__Stored entries__:
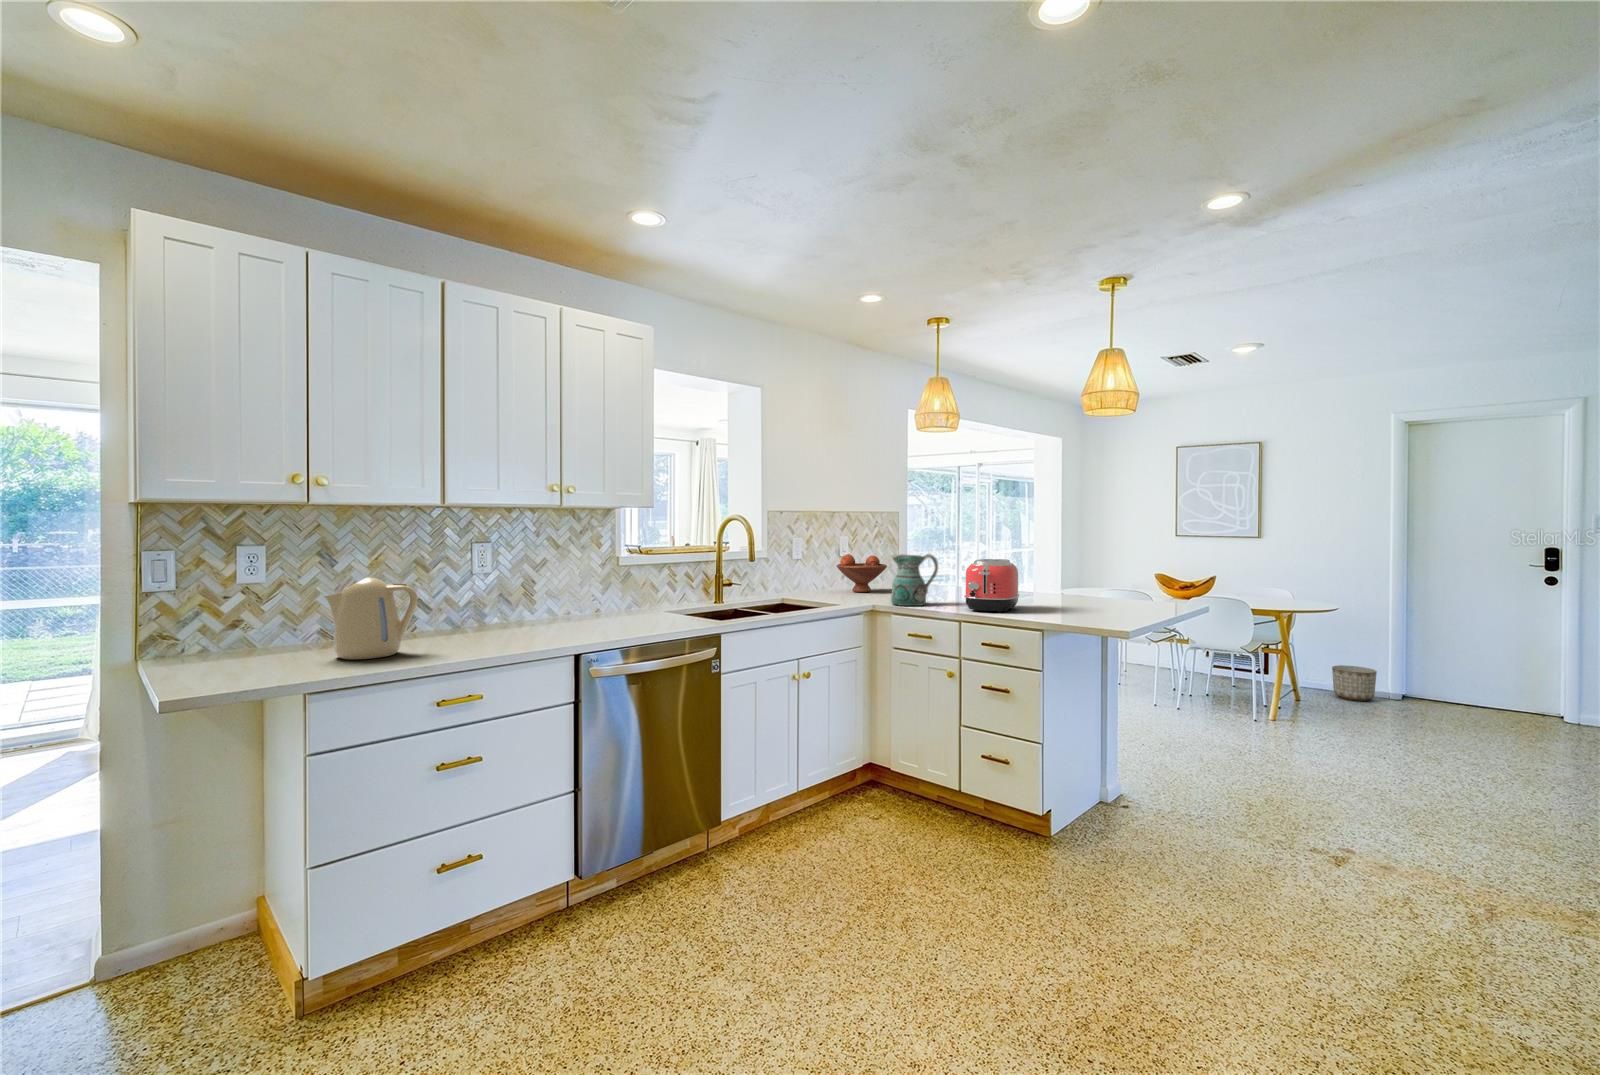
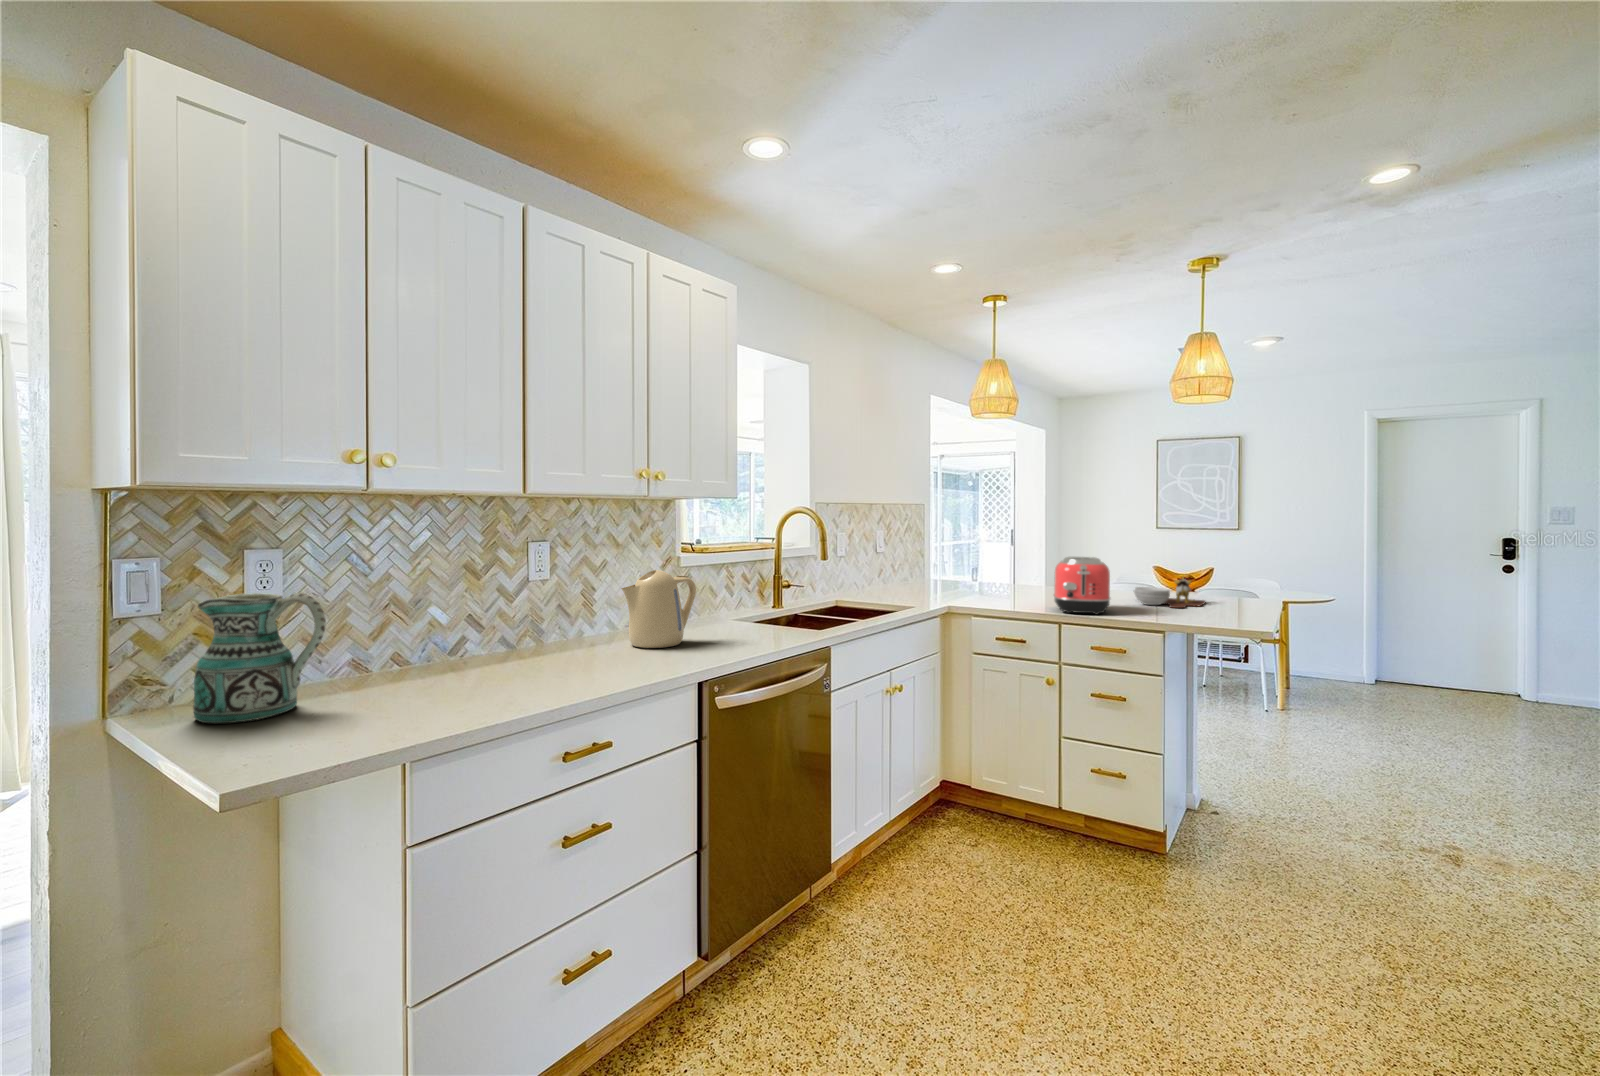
fruit bowl: present [837,554,887,592] -> none [876,550,931,591]
ceramic pitcher: present [891,554,938,606] -> present [193,593,326,723]
kettle: present [325,577,418,659] -> present [621,570,696,648]
cutting board: none [1058,579,1133,609] -> present [1133,577,1205,608]
planter: present [1332,665,1377,701] -> none [1309,653,1351,687]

__Instructions for the task__: Go through the records line by line, and copy each line that holds the string "none".

__Output below__:
fruit bowl: present [837,554,887,592] -> none [876,550,931,591]
cutting board: none [1058,579,1133,609] -> present [1133,577,1205,608]
planter: present [1332,665,1377,701] -> none [1309,653,1351,687]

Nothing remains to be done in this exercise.